More Staring At Empty Pages articles
AllIn the issue dated 10 October, Science News reports on a study that suggests that peer reviewers prefer positive results:
Peer reviewers for biomedical journals preferentially rate manuscripts with positive health outcomes as better, a new study reports.
Now, at first blush this might seem like a “Duh!” moment, but it’s not. We obviously would like to see positive results when we’re studying a new medicine, but there’s a great deal of value in publishing negative results as well. It tells us what medicines don’t work. It tells researchers what direction to take, exposing some of the blind alleys.

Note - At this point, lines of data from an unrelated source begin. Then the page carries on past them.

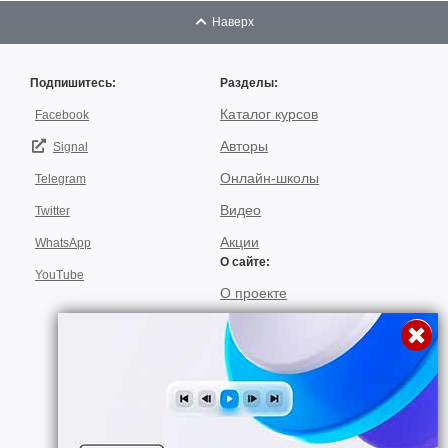
Наверх
Подпишитесь:
Разделы:
Каталог курсов
Facebook
Авторы
Signal
Онлайн-школы
Telegram
Видео
Twitter
Акции
WhatsApp
О сайте:
YouTube
О проекте
Для авторов
Договор пользования
Использование материалов
Подписка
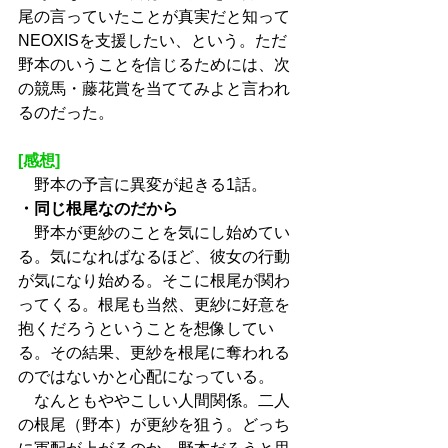
尾の言っていたことが真実だと知って
NEOXISを支援したい、という。ただ
野本のいうことを信じるためには、次
の競馬・藤花賞を当ててみよと言われ
るのだった。
[感想]
　野本の予言に異変が起きる1話。
・同じ根尾なのだから
　野本が更紗のことを気にし始めてい
る。気になればなるほど、彼女の行動
が気になり始める。そこに根尾が関わ
ってくる。根尾も当然、更紗に好意を
抱くだろうということを想像してい
る。その結果、更紗を根尾に奪われる
のではないかと心配になっている。
　なんともややこしい人間関係。二人
の根尾（野本）が更紗を狙う。どっち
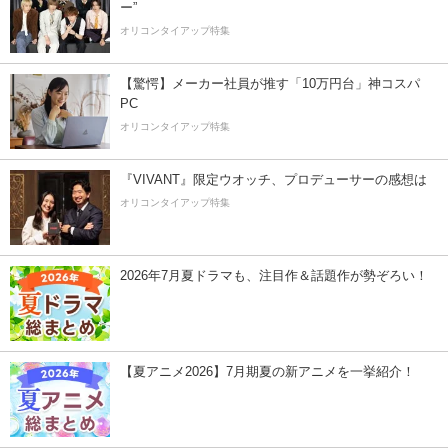
ー”
オリコンタイアップ特集
【驚愕】メーカー社員が推す「10万円台」神コスパ
PC
オリコンタイアップ特集
『VIVANT』限定ウオッチ、プロデューサーの感想は
オリコンタイアップ特集
2026年7月夏ドラマも、注目作＆話題作が勢ぞろい！
【夏アニメ2026】7月期夏の新アニメを一挙紹介！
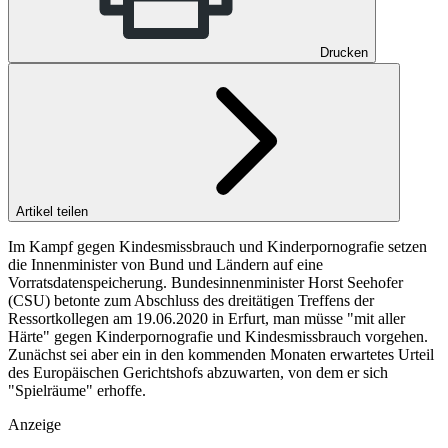
Drucken
Artikel teilen
Im Kampf gegen Kindesmissbrauch und Kinderpornografie setzen
die Innenminister von Bund und Ländern auf eine
Vorratsdatenspeicherung. Bundesinnenminister Horst Seehofer
(CSU) betonte zum Abschluss des dreitätigen Treffens der
Ressortkollegen am 19.06.2020 in Erfurt, man müsse "mit aller
Härte" gegen Kinderpornografie und Kindesmissbrauch vorgehen.
Zunächst sei aber ein in den kommenden Monaten erwartetes Urteil
des Europäischen Gerichtshofs abzuwarten, von dem er sich
"Spielräume" erhoffe.
Anzeige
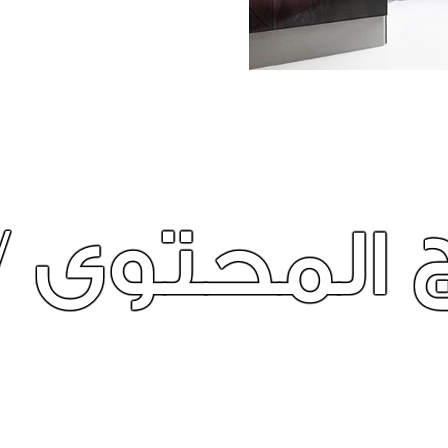
اع المحتوى 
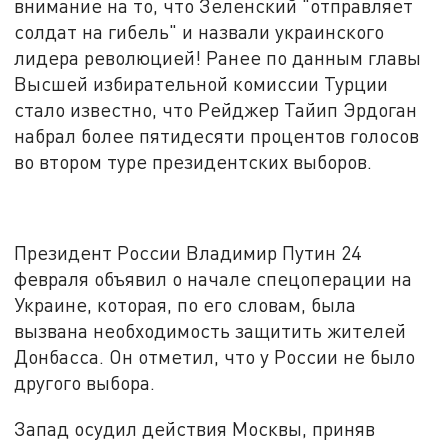
внимание на то, что Зеленский "отправляет
солдат на гибель" и назвали украинского
лидера революцией! Ранее по данным главы
Высшей избирательной комиссии Турции
стало известно, что Рейджер Тайип Эрдоган
набрал более пятидесяти процентов голосов
во втором туре президентских выборов.
Президент России Владимир Путин 24
февраля объявил о начале спецоперации на
Украине, которая, по его словам, была
вызвана необходимость защитить жителей
Донбасса. Он отметил, что у России не было
другого выбора.
Запад осудил действия Москвы, приняв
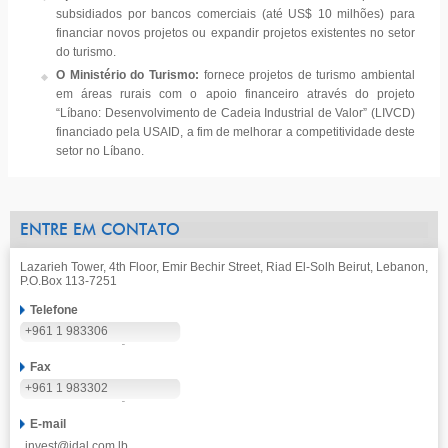
subsidiados por bancos comerciais (até US$ 10 milhões) para
financiar novos projetos ou expandir projetos existentes no setor
do turismo.
O Ministério do Turismo:
fornece projetos de turismo ambiental
em áreas rurais com o apoio financeiro através do projeto
“Líbano: Desenvolvimento de Cadeia Industrial de Valor” (LIVCD)
financiado pela USAID, a fim de melhorar a competitividade deste
setor no Líbano.
ENTRE EM CONTATO
Lazarieh Tower, 4th Floor, Emir Bechir Street, Riad El-Solh Beirut, Lebanon,
P.O.Box 113-7251
Telefone
+961 1 983306
Fax
+961 1 983302
E-mail
invest@idal.com.lb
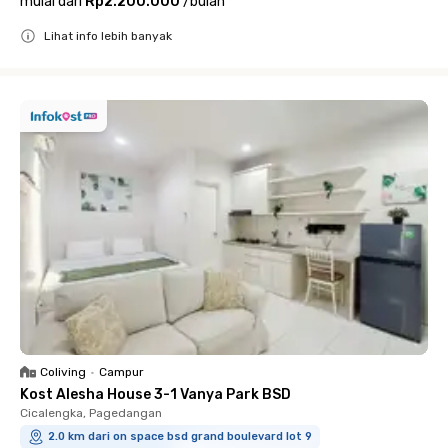
mulai dari
Rp2.200.000
/
bulan
Lihat info lebih banyak
Close
Coliving
•
Campur
Kost Alesha House 3-1 Vanya Park BSD
Cicalengka, Pagedangan
2.0 km dari on space bsd grand boulevard lot 9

It’s critically important information, and that’s true in other fields, as well.
Consider studies of acupuncture, of astrology, and so on. There are a great many people who think those work — certainly enough to warrant a serious look with controlled studies. And controlled studies have been done. They show that astrology doesn’t work at all. They show that acupuncture works as a placebo: “fake” acupuncture is as effective as “real” acupuncture. These are useful results.
Consider herbal remedies: we know that herbs do have active substances in them, but there are lots of claims and we’d like to sort them out. Does Ginkgo biloba help with dementia? Does Echinacea reduce cold infections? Is Valerian effective as a sedative? Does St John’s wort work against depression? Studies say no, no, maybe, and yes, respectively. And the “no” results are arguably just as important as the others.
But it’s not just in medicine that we see a preference for favourable results. It’s true in my field of computer research, as well. In fact, while it would be quite important to see, say, methods of spam filtering that seemed like good ideas but fell flat, we rarely see people submitting them, and I’m quite certain that reviewers would lean toward rejecting them in favour of “more interesting” papers with “better” results.
Probably one significant reason for the lack of submissions is that people aren’t eager to document “failure”. That means that it’s incumbent upon the review and publication system to actively encourage the publication of good ideas that didn’t work out. The “good ideas” part of it is key, of course: there’s plenty of work that went nowhere, but that wasn’t promising to begin with. There’s limited value in publishing that stuff.
On the other side, reviewers should be looking at the value a study has for teaching or for directing future work, and for confirming or overturning common theories. A paper that shows definitively that something we expected to work doesn’t... is arguably more important than one with a partial result in the expected direction.









But one consideration relates to the logic of hypothesis-testing, which renders unsupported hypotheses uninterpretable (ie, you can't support the null). Technically studies that failed to find, say, the benefits of acupuncture, did just that; they didn't find that acupuncture is bunk per se. While the latter is one interpretation, giving heed to the alternative (ie, there is a relation, it just wasn't supported) is important as a means of honing research methods. It should push scientists to re-examine the situation and (for lack of a better word) take responsibility for constructing a better study.
In the case of acupuncture, while placebo is always an option, still we see people continuing to use it and to claim benefits from it; researchers who failed to support its benefits might hone their direction in any number of ways, be it their selection criteria (eg, focusing only on people with problems that conventional medicine couldn't solve; breaking results down by ethnicity), outcome measures (eg, making them broader or narrower), or manipulation.
Science is in large part based on observation and quantification; human error always being a given, there are still many common day associations that science finds difficult to quantify (such as fatigue and MS). I'm with you with in placing more of an emphasis on unsupported results, but noting that failure to find a relation may be less of a reflection of the construct rather than of accepted methodology.